TSMC isn't buying it.

"Our conviction in the megatrend is strengthening," Wei told analysts. "We believe the demand for semiconductors will continue to be very fundamental as a key enabler of AI applications."

Wei specifically mentioned that "the number of tokens increase is exponential." That's AI-speak for computing capacity usage. More tokens means more chips needed.

The company expects AI-related chip revenue to:

  • Double in 2025
  • Grow at a mid-40% annual rate for the next five years

Even if China sales remain limited due to trade restrictions, TSMC says AI revenue can still grow better than 40% a year. That's how strong demand is from other customers.

The Bottom Line

When the company actually making AI chips says demand is "insane" and accelerating, that carries weight.
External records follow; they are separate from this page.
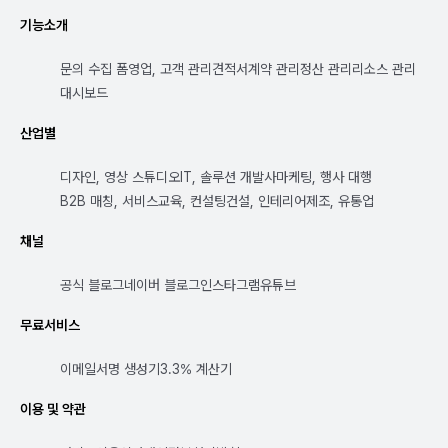
기능소개
문의 수집 폼
영업, 고객 관리
견적서
계약 관리
정산 관리
리소스 관리
대시보드
산업별
디자인, 영상 스튜디오
IT, 솔루션 개발사
마케팅, 행사 대행
B2B 매칭, 서비스
교육, 컨설팅
건설, 인테리어
제조, 유통업
채널
공식 블로그
네이버 블로그
인스타그램
유튜브
무료서비스
이메일서명 생성기
3.3% 계산기
이용 및 약관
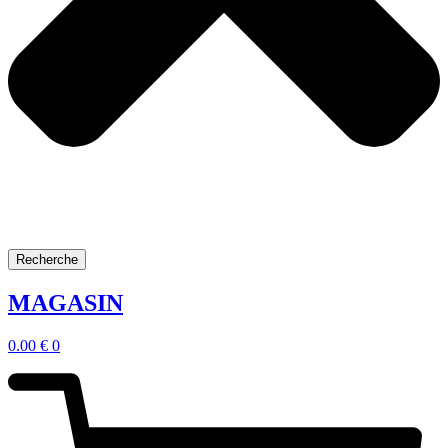
Recherche
MAGASIN
0.00
€
0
TSMC has visibility into what major tech companies are ordering. They're not speculating. They're reporting what customers are buying.

The stock was barely up Thursday despite the strong results. It's already rallied 54% this year. That massive run means expectations were high going in.
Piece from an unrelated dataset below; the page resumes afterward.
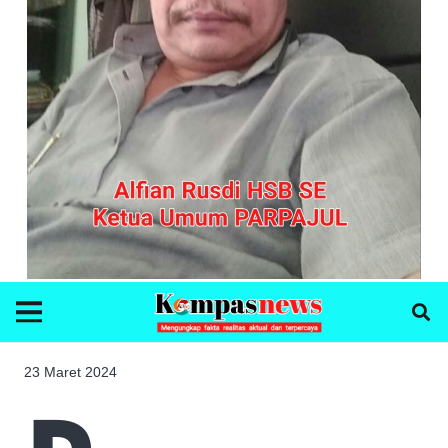
23 Maret 2024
But here's what matters for investors trying to figure out if AI is a bubble:

TSMC sees real, sustained demand. Not hype. Not speculation. Actual orders from companies building AI infrastructure.
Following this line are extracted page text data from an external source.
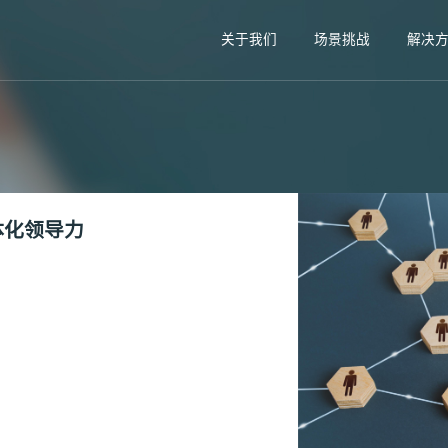
关于我们
场景挑战
解决
体化领导力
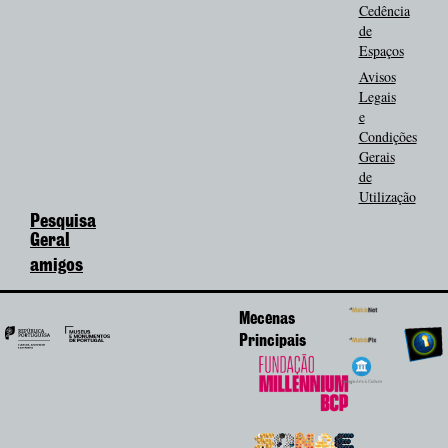
Cedência
de
Espaços
Avisos
Legais
e
Condições
Gerais
de
Utilização
Pesquisa
Geral
amigos
Mecenas
Principais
The company's confidence shows in multiple ways:

Raising guidance mid-year

Projecting 40%+ annual growth for five years

Calling current demand better than expected just three months ago

Could they be wrong? Sure. Maybe AI adoption slows. Maybe companies realize they overbought capacity.

But TSMC isn't some startup making bold predictions. They're a $700 billion manufacturer with deep customer relationships. When they say demand is accelerating exponentially, they're basing it on actual production schedules and customer forecasts.

For investors worried about an AI bubble, TSMC's results suggest the infrastructure buildout is real. Companies aren't just talking about AI. They're ordering massive quantities of chips to power it.
The risk? If AI doesn't deliver on its promise, all this infrastructure becomes excess capacity. But right now, the company closest to the actual hardware says demand keeps surprising to the upside.

TSMC's guidance for Q4 is $32.2 billion to $33.4 billion in revenue. That would represent another strong quarter of growth.

The takeaway? At least for now, the AI boom looks real from the ground level. The chips are being made. The orders keep coming. And the world's biggest chipmaker says it's only getting stronger.